Outro exemplo foi a torcida do Espérance, que em seus dois jogos cantou o tempo inteiro, acendeu sinalizadores e soltou bombas de fumaça com as cores da equipe (amarelo e vermelho). Os seguranças contratados para o Mundial não sabiam o que fazer naquela situação. Na disputa pelo quinto lugar, contra o Al Sadd, estourou uma briga entre os tunisianos e a reação do esquema de proteção no estádio foi esperar que a confusão acabasse por si mesma.

O Jassim Bin Hamad não será usado na Copa, mas o Khalifa International, que depois continuará sendo o estádio nacional do Catar, sim. Nas semifinais houve problemas nos portões de entrada porque os acessos eram estreitos e não haviam muitas catracas. A organização não avisou previamente que mochilas não poderiam entrar, o que causou confusão no público.

O guarda-volumes era um contâiner improvisado, colocado do lado de fora do estádio. O funcionário preenchia uma ficha para cada torcedor que deixava a bagagem e era tão extenso que era preciso colocar até o telefone no país de origem. 

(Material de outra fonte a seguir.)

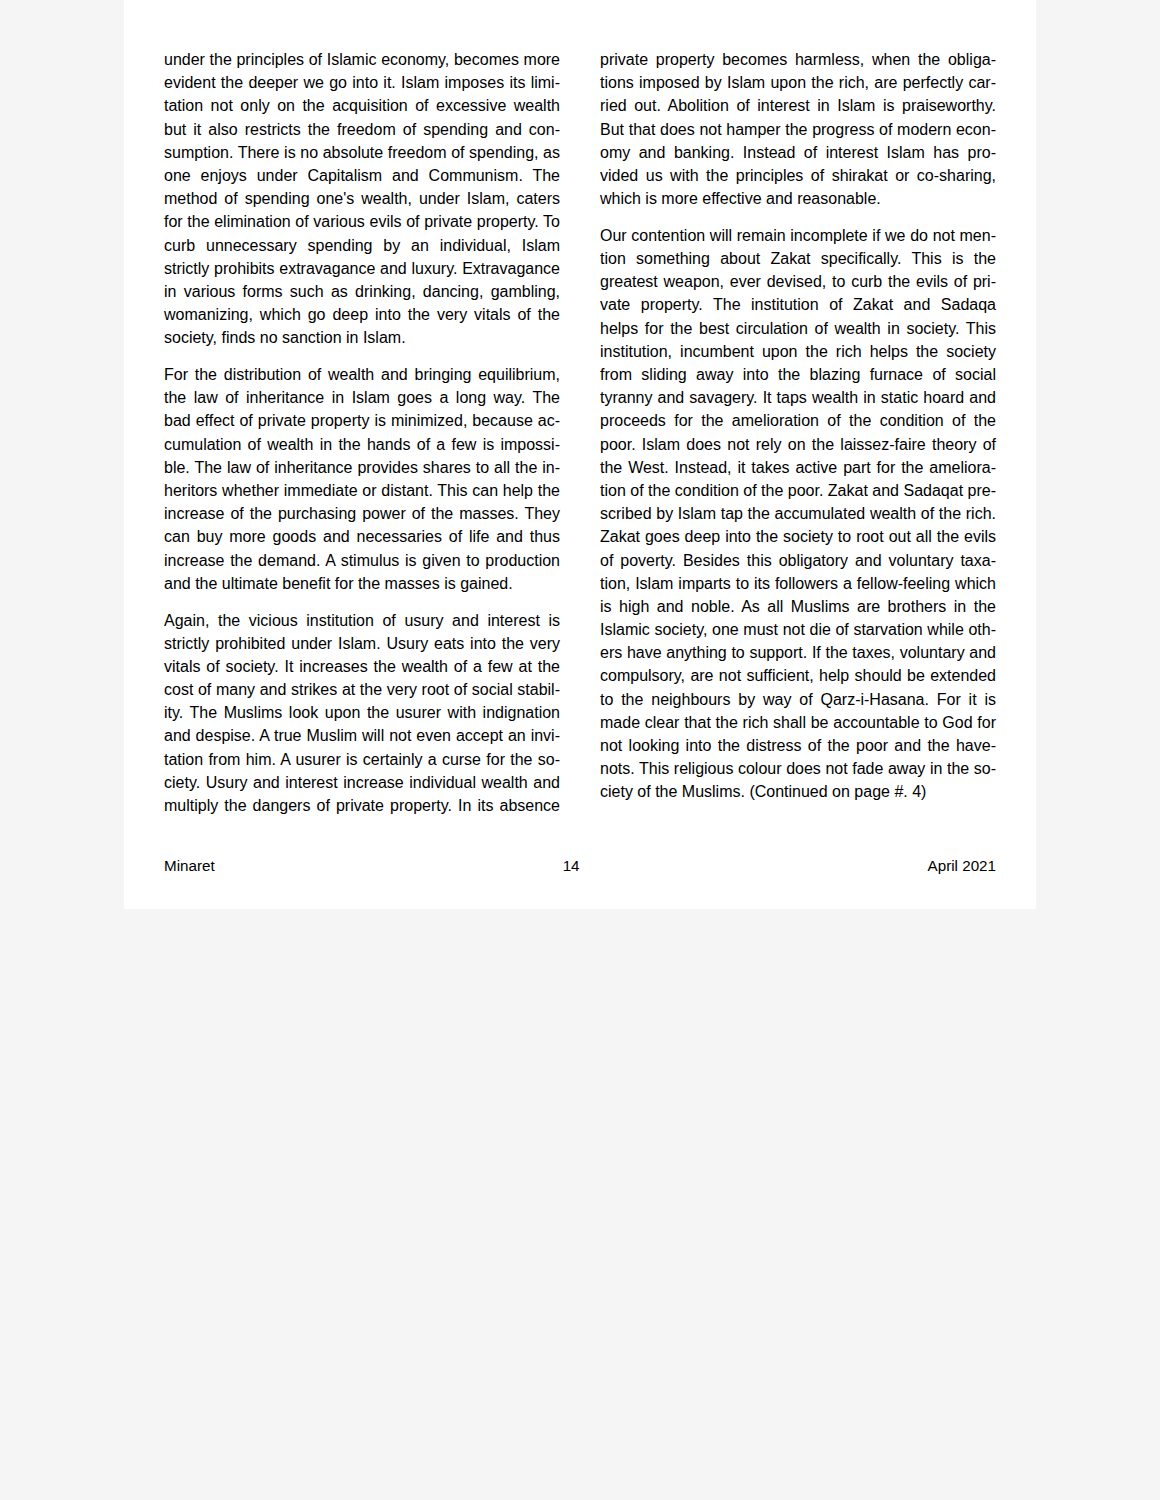under the principles of Islamic economy, becomes more evident the deeper we go into it. Islam imposes its limitation not only on the acquisition of excessive wealth but it also restricts the freedom of spending and consumption. There is no absolute freedom of spending, as one enjoys under Capitalism and Communism. The method of spending one's wealth, under Islam, caters for the elimination of various evils of private property. To curb unnecessary spending by an individual, Islam strictly prohibits extravagance and luxury. Extravagance in various forms such as drinking, dancing, gambling, womanizing, which go deep into the very vitals of the society, finds no sanction in Islam.
For the distribution of wealth and bringing equilibrium, the law of inheritance in Islam goes a long way. The bad effect of private property is minimized, because accumulation of wealth in the hands of a few is impossible. The law of inheritance provides shares to all the inheritors whether immediate or distant. This can help the increase of the purchasing power of the masses. They can buy more goods and necessaries of life and thus increase the demand. A stimulus is given to production and the ultimate benefit for the masses is gained.
Again, the vicious institution of usury and interest is strictly prohibited under Islam. Usury eats into the very vitals of society. It increases the wealth of a few at the cost of many and strikes at the very root of social stability. The Muslims look upon the usurer with indignation and despise. A true Muslim will not even accept an invitation from him. A usurer is certainly a curse for the society. Usury and interest increase individual wealth and multiply the dangers of private property. In its absence private property becomes harmless, when the obligations imposed by Islam upon the rich, are perfectly carried out. Abolition of interest in Islam is praiseworthy. But that does not hamper the progress of modern economy and banking. Instead of interest Islam has provided us with the principles of shirakat or co-sharing, which is more effective and reasonable.
Our contention will remain incomplete if we do not mention something about Zakat specifically. This is the greatest weapon, ever devised, to curb the evils of private property. The institution of Zakat and Sadaqa helps for the best circulation of wealth in society. This institution, incumbent upon the rich helps the society from sliding away into the blazing furnace of social tyranny and savagery. It taps wealth in static hoard and proceeds for the amelioration of the condition of the poor. Islam does not rely on the laissez-faire theory of the West. Instead, it takes active part for the amelioration of the condition of the poor. Zakat and Sadaqat prescribed by Islam tap the accumulated wealth of the rich. Zakat goes deep into the society to root out all the evils of poverty. Besides this obligatory and voluntary taxation, Islam imparts to its followers a fellow-feeling which is high and noble. As all Muslims are brothers in the Islamic society, one must not die of starvation while others have anything to support. If the taxes, voluntary and compulsory, are not sufficient, help should be extended to the neighbours by way of Qarz-i-Hasana. For it is made clear that the rich shall be accountable to God for not looking into the distress of the poor and the have-nots. This religious colour does not fade away in the society of the Muslims. (Continued on page #. 4)
Minaret 14 April 2021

As mochilas não foram guardadas de forma ordenada e após a partida voluntários levavam vários minutos para acharem as malas que tinham os mesmos números da senhas em poder dos torcedores. Para acelerar o processo, começaram a berrar os números, mas não checavam se quem dizia ser o dono tinha realmente a número correspondente.

A organização da Copa do Mundo promete ter um amplo sistema de trens e metrôs que vai interligar todos os estádios. As estações e trens são novos, mas os funcionários não sabem lidar com  aglomerações. Não existiam avisos para os turistas de que há vagões separados para mulheres, famílias com crianças e para os proprietários de cartões “gold”, uma espécie de primeira classe. 

Não foi registrado qualquer incidente com a polícia local. No Qatar, é considerada ofensiva a manifestação pública de carinho entre um homem e uma mulher, como um beijo, por exemplo. Homossexualismo é crime. Pressionado para dar uma resposta sobre o que vai acontecer com casais gays que viajarem para o país para assistir a Copa do Mundo, a organização do Mundial não consegue dar uma resposta objetiva.

A posição por enquanto é que o país vai receber todos bem, mas espera que os visitantes aceitem a cultura local.

Até 2022, a Fifa terá de resolver a questão do consumo de álcool. Bebidas são vendidas em poucos bares em Doha e a preços exorbitantes. Uma cerveja long neck (335 ml) por exemplo, não sai por menos de R$ 50. A organização do Mundial de Clubes instalou uma Fan Fest em que a cerveja era negociada a preços menores (cerca de R$ 25). 

Com a pressão de torcedores de 31 países (o 32º é o próprio Catar), a demanda pela facilidade para obter álcool será muito maior. Empresas de cerveja são importantes fontes de receita para a Fifa. Até lá a entidade que controla o futebol acredita que vai chegar a uma solução. No Mundial de Clubes, a maioria dos brasileiros e ingleses teve de passar o torneio a seco.